This page is dedicated to tips, tricks, and terms that will help you ease into the wonderful world of smoking.
I will update this page as I go along. Thanks for your patience.
3-2-1 method: a popular method for barbecue ribs, which consists of three hours of smoke exposure, two hours wrapped in foil, then one hour unwrapped and back on the smoker.
Baby back ribs: most tender and lean ribs, connected at the spine and beneath the loin muscle of a pig. Meatier, curved, and usually short, hence the name; NOT from baby pigs
BBQ, barbecue, barbeque: the process of cooking food using smoke over long periods of time. Spelled in different ways, but means the same thing.
Bark: the outer portion of the meat that starts to form an outer crust of sorts via the time exposed to smoke and heat.
Brine: a method used to bring out flavor in meat before you cook it. Commonly done with water, salt, and sugar. Can also be done without water, considered a dry brine.
Caveman: the method of cooking meat by placing it directly on the ashed-over wood or coals.

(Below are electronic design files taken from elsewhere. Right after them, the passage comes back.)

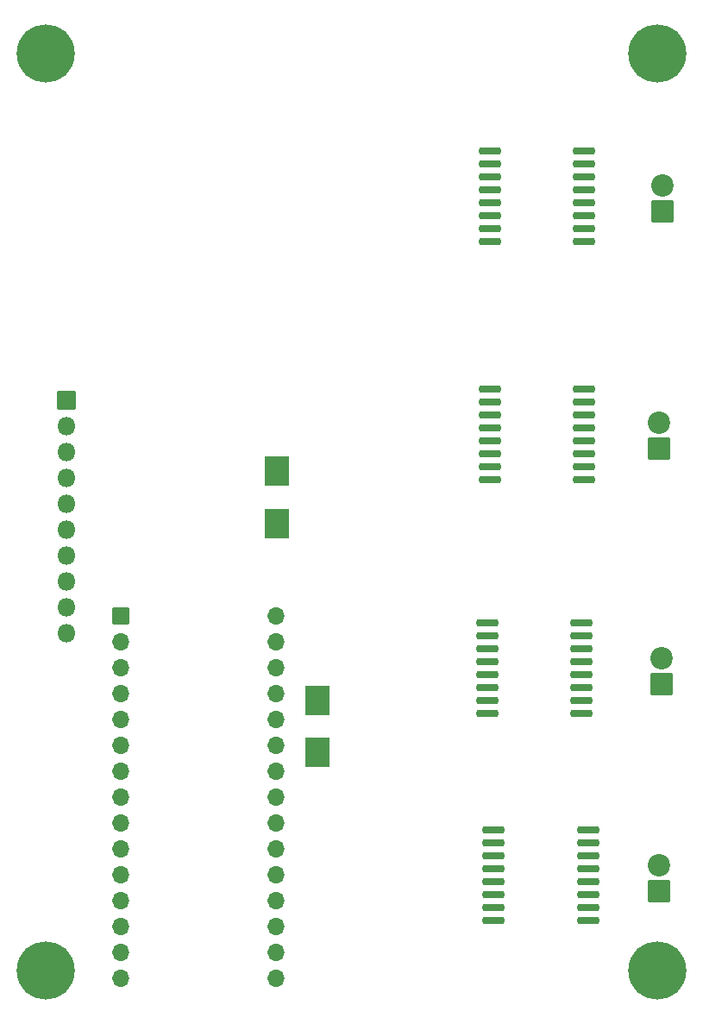
<source format=gbr>
%TF.GenerationSoftware,KiCad,Pcbnew,(6.0.4)*%
%TF.CreationDate,2023-07-24T12:57:32-04:00*%
%TF.ProjectId,BREAD_Slice,42524541-445f-4536-9c69-63652e6b6963,rev?*%
%TF.SameCoordinates,Original*%
%TF.FileFunction,Soldermask,Bot*%
%TF.FilePolarity,Negative*%
%FSLAX46Y46*%
G04 Gerber Fmt 4.6, Leading zero omitted, Abs format (unit mm)*
G04 Created by KiCad (PCBNEW (6.0.4)) date 2023-07-24 12:57:32*
%MOMM*%
%LPD*%
G01*
G04 APERTURE LIST*
G04 Aperture macros list*
%AMRoundRect*
0 Rectangle with rounded corners*
0 $1 Rounding radius*
0 $2 $3 $4 $5 $6 $7 $8 $9 X,Y pos of 4 corners*
0 Add a 4 corners polygon primitive as box body*
4,1,4,$2,$3,$4,$5,$6,$7,$8,$9,$2,$3,0*
0 Add four circle primitives for the rounded corners*
1,1,$1+$1,$2,$3*
1,1,$1+$1,$4,$5*
1,1,$1+$1,$6,$7*
1,1,$1+$1,$8,$9*
0 Add four rect primitives between the rounded corners*
20,1,$1+$1,$2,$3,$4,$5,0*
20,1,$1+$1,$4,$5,$6,$7,0*
20,1,$1+$1,$6,$7,$8,$9,0*
20,1,$1+$1,$8,$9,$2,$3,0*%
G04 Aperture macros list end*
%ADD10C,5.700000*%
%ADD11RoundRect,0.050000X-0.800000X-0.800000X0.800000X-0.800000X0.800000X0.800000X-0.800000X0.800000X0*%
%ADD12O,1.700000X1.700000*%
%ADD13RoundRect,0.050000X-0.850000X-0.850000X0.850000X-0.850000X0.850000X0.850000X-0.850000X0.850000X0*%
%ADD14O,1.800000X1.800000*%
%ADD15RoundRect,0.050000X1.050000X-1.050000X1.050000X1.050000X-1.050000X1.050000X-1.050000X-1.050000X0*%
%ADD16C,2.200000*%
%ADD17RoundRect,0.050000X-1.175000X1.385000X-1.175000X-1.385000X1.175000X-1.385000X1.175000X1.385000X0*%
%ADD18RoundRect,0.050000X1.175000X-1.385000X1.175000X1.385000X-1.175000X1.385000X-1.175000X-1.385000X0*%
%ADD19RoundRect,0.200000X0.875000X0.150000X-0.875000X0.150000X-0.875000X-0.150000X0.875000X-0.150000X0*%
G04 APERTURE END LIST*
D10*
%TO.C,H1*%
X127600000Y-44800000D03*
%TD*%
%TO.C,H2*%
X187600000Y-44800000D03*
%TD*%
%TO.C,H3*%
X127600000Y-134800000D03*
%TD*%
%TO.C,H4*%
X187600000Y-134800000D03*
%TD*%
D11*
%TO.C,A1*%
X135000000Y-100000000D03*
D12*
X135000000Y-102540000D03*
X135000000Y-105080000D03*
X135000000Y-107620000D03*
X135000000Y-110160000D03*
X135000000Y-112700000D03*
X135000000Y-115240000D03*
X135000000Y-117780000D03*
X135000000Y-120320000D03*
X135000000Y-122860000D03*
X135000000Y-125400000D03*
X135000000Y-127940000D03*
X135000000Y-130480000D03*
X135000000Y-133020000D03*
X135000000Y-135560000D03*
X150240000Y-135560000D03*
X150240000Y-133020000D03*
X150240000Y-130480000D03*
X150240000Y-127940000D03*
X150240000Y-125400000D03*
X150240000Y-122860000D03*
X150240000Y-120320000D03*
X150240000Y-117780000D03*
X150240000Y-115240000D03*
X150240000Y-112700000D03*
X150240000Y-110160000D03*
X150240000Y-107620000D03*
X150240000Y-105080000D03*
X150240000Y-102540000D03*
X150240000Y-100000000D03*
%TD*%
D13*
%TO.C,J1*%
X129600000Y-78800000D03*
D14*
X129600000Y-81340000D03*
X129600000Y-83880000D03*
X129600000Y-86420000D03*
X129600000Y-88960000D03*
X129600000Y-91500000D03*
X129600000Y-94040000D03*
X129600000Y-96580000D03*
X129600000Y-99120000D03*
X129600000Y-101660000D03*
%TD*%
D15*
%TO.C,J2*%
X187751000Y-126973000D03*
D16*
X187751000Y-124433000D03*
%TD*%
D15*
%TO.C,J3*%
X187751000Y-83539000D03*
D16*
X187751000Y-80999000D03*
%TD*%
D15*
%TO.C,J4*%
X188005000Y-106653000D03*
D16*
X188005000Y-104113000D03*
%TD*%
D15*
%TO.C,J5*%
X188132000Y-60298000D03*
D16*
X188132000Y-57758000D03*
%TD*%
D17*
%TO.C,C2*%
X154223000Y-108274000D03*
X154223000Y-113414000D03*
%TD*%
D18*
%TO.C,C1*%
X150286000Y-90935000D03*
X150286000Y-85795000D03*
%TD*%
D19*
%TO.C,U1*%
X180844000Y-121004000D03*
X180844000Y-122274000D03*
X180844000Y-123544000D03*
X180844000Y-124814000D03*
X180844000Y-126084000D03*
X180844000Y-127354000D03*
X180844000Y-128624000D03*
X180844000Y-129894000D03*
X171544000Y-129894000D03*
X171544000Y-128624000D03*
X171544000Y-127354000D03*
X171544000Y-126084000D03*
X171544000Y-124814000D03*
X171544000Y-123544000D03*
X171544000Y-122274000D03*
X171544000Y-121004000D03*
%TD*%
%TO.C,U2*%
X180463000Y-77697000D03*
X180463000Y-78967000D03*
X180463000Y-80237000D03*
X180463000Y-81507000D03*
X180463000Y-82777000D03*
X180463000Y-84047000D03*
X180463000Y-85317000D03*
X180463000Y-86587000D03*
X171163000Y-86587000D03*
X171163000Y-85317000D03*
X171163000Y-84047000D03*
X171163000Y-82777000D03*
X171163000Y-81507000D03*
X171163000Y-80237000D03*
X171163000Y-78967000D03*
X171163000Y-77697000D03*
%TD*%
%TO.C,U3*%
X180209000Y-100684000D03*
X180209000Y-101954000D03*
X180209000Y-103224000D03*
X180209000Y-104494000D03*
X180209000Y-105764000D03*
X180209000Y-107034000D03*
X180209000Y-108304000D03*
X180209000Y-109574000D03*
X170909000Y-109574000D03*
X170909000Y-108304000D03*
X170909000Y-107034000D03*
X170909000Y-105764000D03*
X170909000Y-104494000D03*
X170909000Y-103224000D03*
X170909000Y-101954000D03*
X170909000Y-100684000D03*
%TD*%
%TO.C,U4*%
X180463000Y-54329000D03*
X180463000Y-55599000D03*
X180463000Y-56869000D03*
X180463000Y-58139000D03*
X180463000Y-59409000D03*
X180463000Y-60679000D03*
X180463000Y-61949000D03*
X180463000Y-63219000D03*
X171163000Y-63219000D03*
X171163000Y-61949000D03*
X171163000Y-60679000D03*
X171163000Y-59409000D03*
X171163000Y-58139000D03*
X171163000Y-56869000D03*
X171163000Y-55599000D03*
X171163000Y-54329000D03*
%TD*%
M02*

</source>
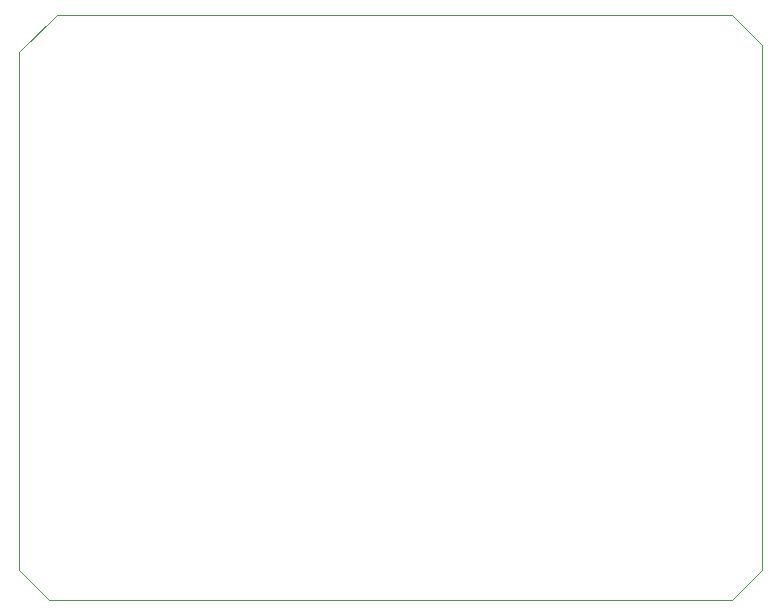
<source format=gbr>
G04 #@! TF.GenerationSoftware,KiCad,Pcbnew,(5.0.0)*
G04 #@! TF.CreationDate,2018-09-27T22:56:36-04:00*
G04 #@! TF.ProjectId,first attempt,666972737420617474656D70742E6B69,rev?*
G04 #@! TF.SameCoordinates,Original*
G04 #@! TF.FileFunction,Profile,NP*
%FSLAX46Y46*%
G04 Gerber Fmt 4.6, Leading zero omitted, Abs format (unit mm)*
G04 Created by KiCad (PCBNEW (5.0.0)) date 09/27/18 22:56:36*
%MOMM*%
%LPD*%
G01*
G04 APERTURE LIST*
%ADD10C,0.100000*%
G04 APERTURE END LIST*
D10*
X216535000Y-81280000D02*
X216535000Y-125730000D01*
X213995000Y-78740000D02*
X216535000Y-81280000D01*
X156845000Y-78740000D02*
X213995000Y-78740000D01*
X153670000Y-81915000D02*
X156845000Y-78740000D01*
X153670000Y-125730000D02*
X153670000Y-81915000D01*
X156210000Y-128270000D02*
X153670000Y-125730000D01*
X213995000Y-128270000D02*
X156210000Y-128270000D01*
X216535000Y-125730000D02*
X213995000Y-128270000D01*
M02*

</source>
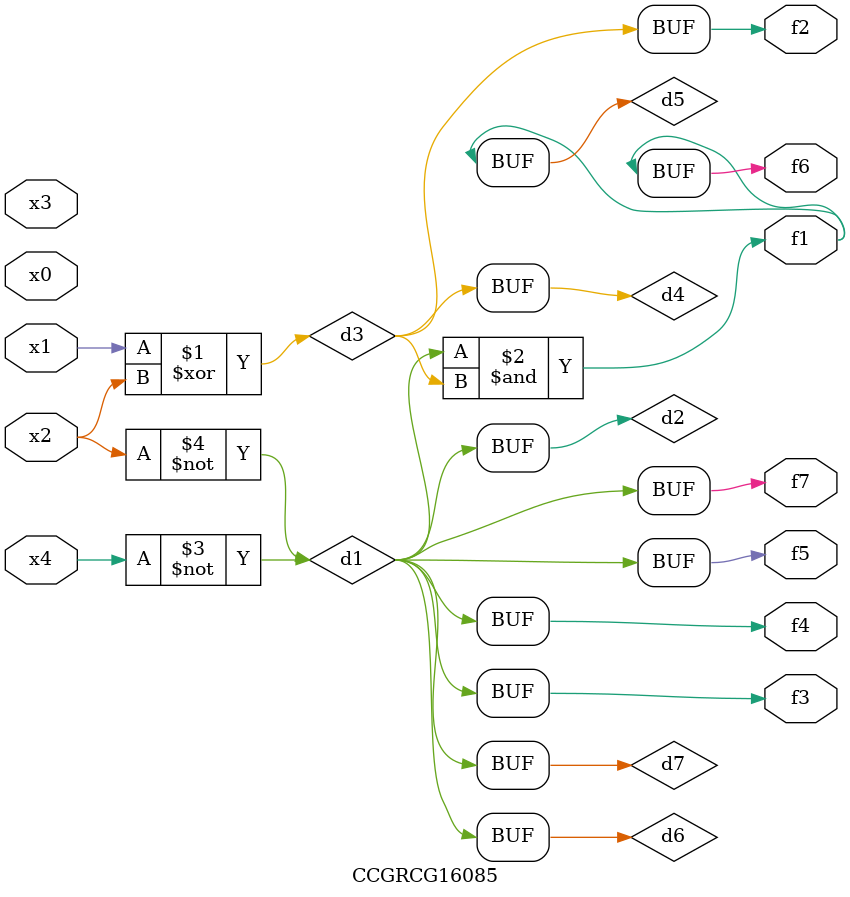
<source format=v>
module CCGRCG16085(
	input x0, x1, x2, x3, x4,
	output f1, f2, f3, f4, f5, f6, f7
);

	wire d1, d2, d3, d4, d5, d6, d7;

	not (d1, x4);
	not (d2, x2);
	xor (d3, x1, x2);
	buf (d4, d3);
	and (d5, d1, d3);
	buf (d6, d1, d2);
	buf (d7, d2);
	assign f1 = d5;
	assign f2 = d4;
	assign f3 = d7;
	assign f4 = d7;
	assign f5 = d7;
	assign f6 = d5;
	assign f7 = d7;
endmodule

</source>
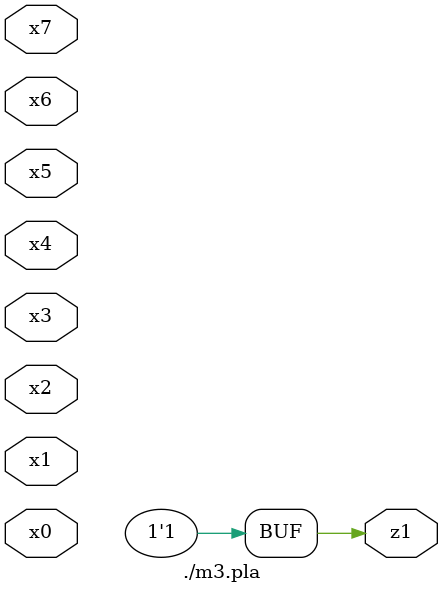
<source format=v>

module \./m3.pla  ( 
    x0, x1, x2, x3, x4, x5, x6, x7,
    z1  );
  input  x0, x1, x2, x3, x4, x5, x6, x7;
  output z1;
  assign z1 = 1'b1;
endmodule



</source>
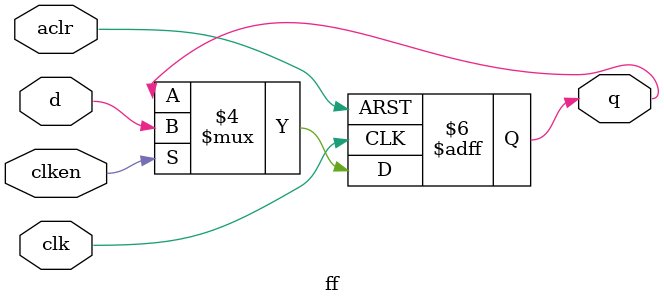
<source format=v>
module ff (clk, aclr, clken, d, q);
  input clk, aclr, clken, d;
  output q;

  reg    q;

always@(posedge clk or negedge aclr)
begin
  if (aclr == 1'b0)
    q <= 1'b0;
  else if (clken == 1'b1)
    q <= d;
end

endmodule

</source>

Cold smoke: the process of smoking at lower temperatures than normal, usually between 75-100 degrees F; easier to be done in the winter months.
Cured meat (or vegetables): the flavoring and food preservation process; mostly involves smoking, cooking, or spicing. Note: nitrates are common in this process.
Frenched: cleaning of the meat, fat, and cartilage between the tips of the bones on a cut of meat; also makes for a cleaner presentation.
Gasket: a seal that helps tighten the space between two surfaces; with a smoker, it helps keeps the lid tight so heat doesn’t escape.
Green ham: a ham that has neither been smoked nor cured previously.
Indirect heat: cooking food via smoke, usually done with a heat source away from the food being cooked, but still close enough to absorb the smoke and lower amounts of heat; some consider this the true way to barbecue.
Kamado: a Japanese-style smoker which is shaped like an urn or an upside down egg. For example, Big Green Egg brand is a Kamado smoker.
Marbled meat: meat that has spots of fat interwoven into it, presenting a marble-like appearance; mainly in red meat.
Offset firebox smoker: consists of three main parts: 1) the main chamber, the largest part, in which the food is cooked by indirect heat; 2) the firebox, the smaller box in which you generate heat with charcoal and/or wood, in which the smoke for the main chamber flows from; and 3) the chimney, or smoke stack, in which the smoke exits the smoker.
Pitmaster: one who is in charge of the barbecue; can also be used as a compliment to someone who barbecues very well.
Reverse sear: the searing of meat at the end of the cook, or in our case a smoke, instead of at the beginning.
Sear: to burn or char the surface of a piece of meat; done to seal in the juices.
Sous-vide: a method of slow cooking that involves sealing food in an airtight bag and submerging in water to be cooked at a low temperature (around 130°-140°F or 55°-60°C) for hours, sometimes days depending on the thickness of the meat.
Spatchcock: the removal of the backbone and sternum (sometimes) of poultry or game and flattening it out before cooking.
St. Louis-style ribs: usually longer and flatter than baby back ribs, in a rectangular cut. A lot of bone and a lot of fat, which makes them quite flavorful. Rib tips come from these.
Stall: the point at which meat reaches a certain temperature and holds for hours. Can cause panic, especially when trying to get done at a specific time.